In September 1988, marine biologist John Naughton, who had participated in the original search effort, discovered a wrecked boat on Sibylla Island, Taongi Atoll in the Marshall Islands while conducting wildlife surveys. The vessel was identified as the Sarah Joe through its registration and engine numbers. Investigators also discovered a shallow grave marked with a driftwood cross. Human remains recovered from the grave were subsequently identified as those of crew member Scott Moorman through dental records.

No remains belonging to the other four crew members were ever located.

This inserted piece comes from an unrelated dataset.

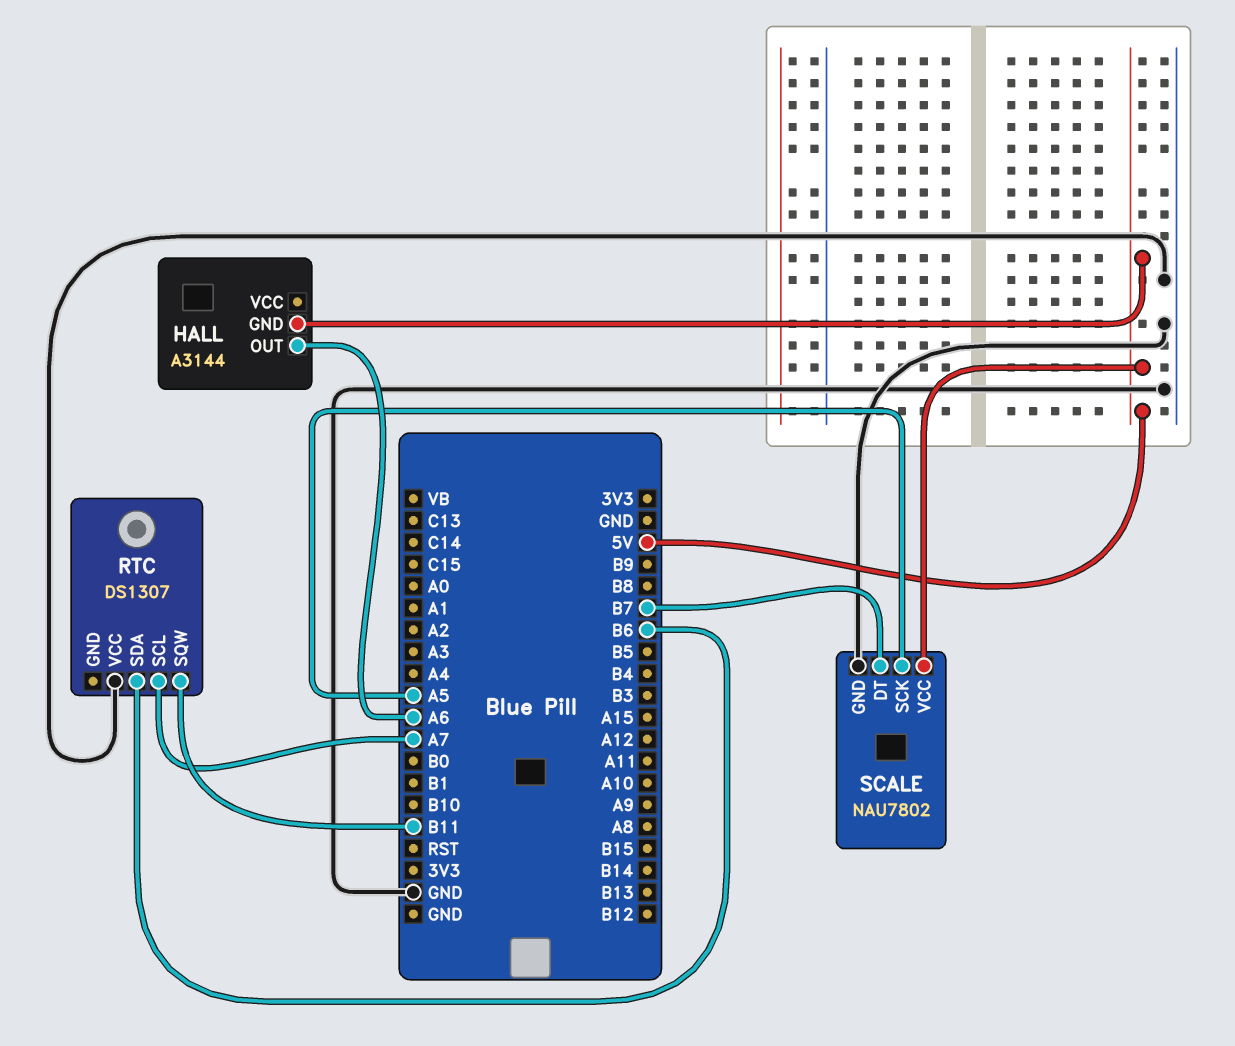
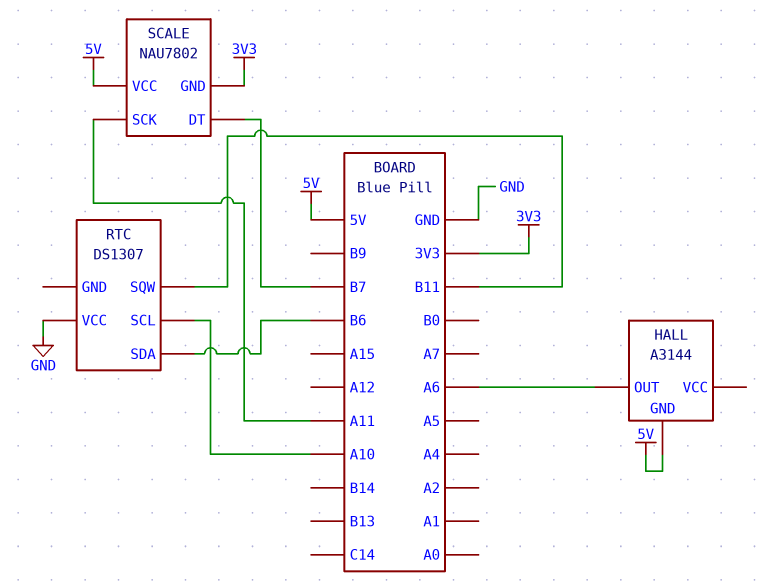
RTC pin SCL: A7 -> A10
SCALE pin GND: GND -> 3V3
SCALE pin SCK: A5 -> A11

== Investigation and theories ==

The discovery of both the boat and Moorman's grave raised new questions about the fate of the crew. Investigators concluded that wind and ocean currents could plausibly have carried the Sarah Joe from Hawaii to the Marshall Islands. However, the circumstances of Moorman's burial have never been fully explained. The grave appeared to have been deliberately constructed, leading to speculation that unknown individuals may have discovered the remains and buried them. Private investigator Steve Goodenow later suggested that Chinese fishermen illegally operating in the area may have found and buried the body without reporting it to authorities.

No evidence has ever conclusively established how long any of the crew survived after the boat disappeared, whether any reached land alive, or what became of the remaining four men.

== Legacy ==

The mystery attracted national attention in the United States and was later featured on the television series Unsolved Mysteries. The disappearance of the Sarah Joe continues to be cited as one of the most unusual unsolved maritime mysteries in the Pacific Ocean.

Memorial services have been held in Hāna to commemorate the five fishermen, and memorial plaques were installed in both Hāna and Taongi Atoll.